Ross Oliver picture Ross Oliver · Jan 1, 2013 · Viewed 11.9k times · Source

I have a triangulated mesh. Assume it looks like an bumpy surface. I want to be able to find all edges that fall on the surrounding border of the mesh. (forget about inner vertices)

I know I have to find edges that are only connected to one triangle, and collect all these together and that is the answer. But I want to be sure that the vertices of these edges are ordered clockwise around the shape.

I want to do this because I would like to get a polygon line around the outside of mesh.

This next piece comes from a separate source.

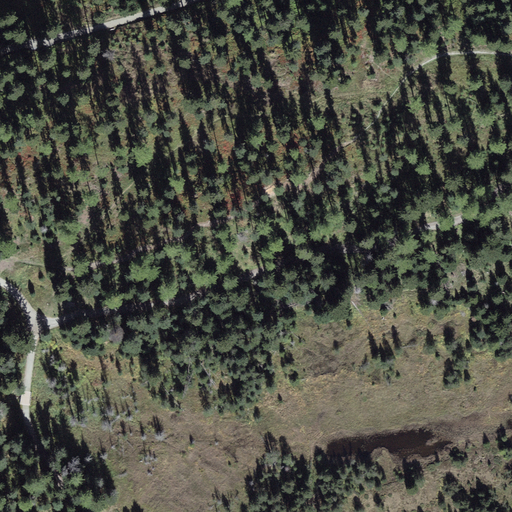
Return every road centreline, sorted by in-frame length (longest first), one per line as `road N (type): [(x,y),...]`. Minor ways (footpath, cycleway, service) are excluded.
road 1 (track): [(511,177),(471,213),(389,244),(319,250),(188,297),(37,326),(27,426),(63,486),(90,511)]
road 2 (track): [(188,0),(0,53)]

I hope this is clear enough to understand. In a sense i am trying to "De-Triangulate" the mesh. ha! if there is such a term.

Answer

Darren Engwirda picture Darren Engwirda · Jan 1, 2013

Boundary edges are only referenced by a single triangle in the mesh, so to find them you need to scan through all triangles in the mesh and take the edges with a single reference count. You can do this efficiently (in O(N)) by making use of a hash table.

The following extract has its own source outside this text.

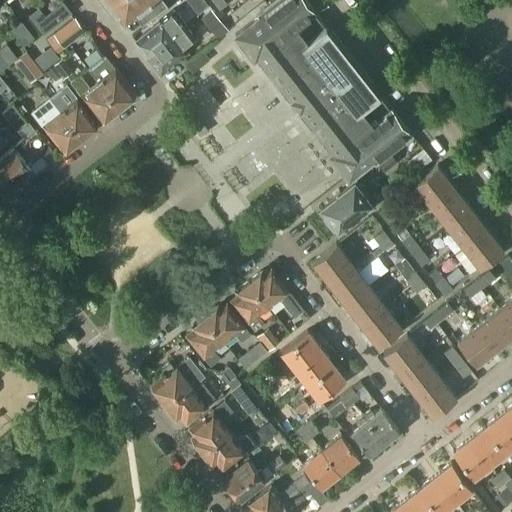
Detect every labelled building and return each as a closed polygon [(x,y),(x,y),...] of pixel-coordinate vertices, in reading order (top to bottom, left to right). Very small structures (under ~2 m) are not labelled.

To convert the edge set to an ordered polygon loop you can use a traversal method:

  1. Pick any unvisited edge segment [v_start,v_next] and add these vertices to the polygon loop.
  2. Find the unvisited edge segment [v_i,v_j] that has either v_i = v_next or v_j = v_next and add the other vertex (the one not equal to v_next) to the polygon loop. Reset v_next as this newly added vertex, mark the edge as visited and continue from 2.
  3. Traversal is done when we get back to v_start.

The traversal will give a polygon loop that could have either clock-wise or counter-clock-wise ordering. A consistent ordering can be established by considering the signed area of the polygon. If the traversal results in the wrong orientation you simply need to reverse the order of the polygon loop vertices.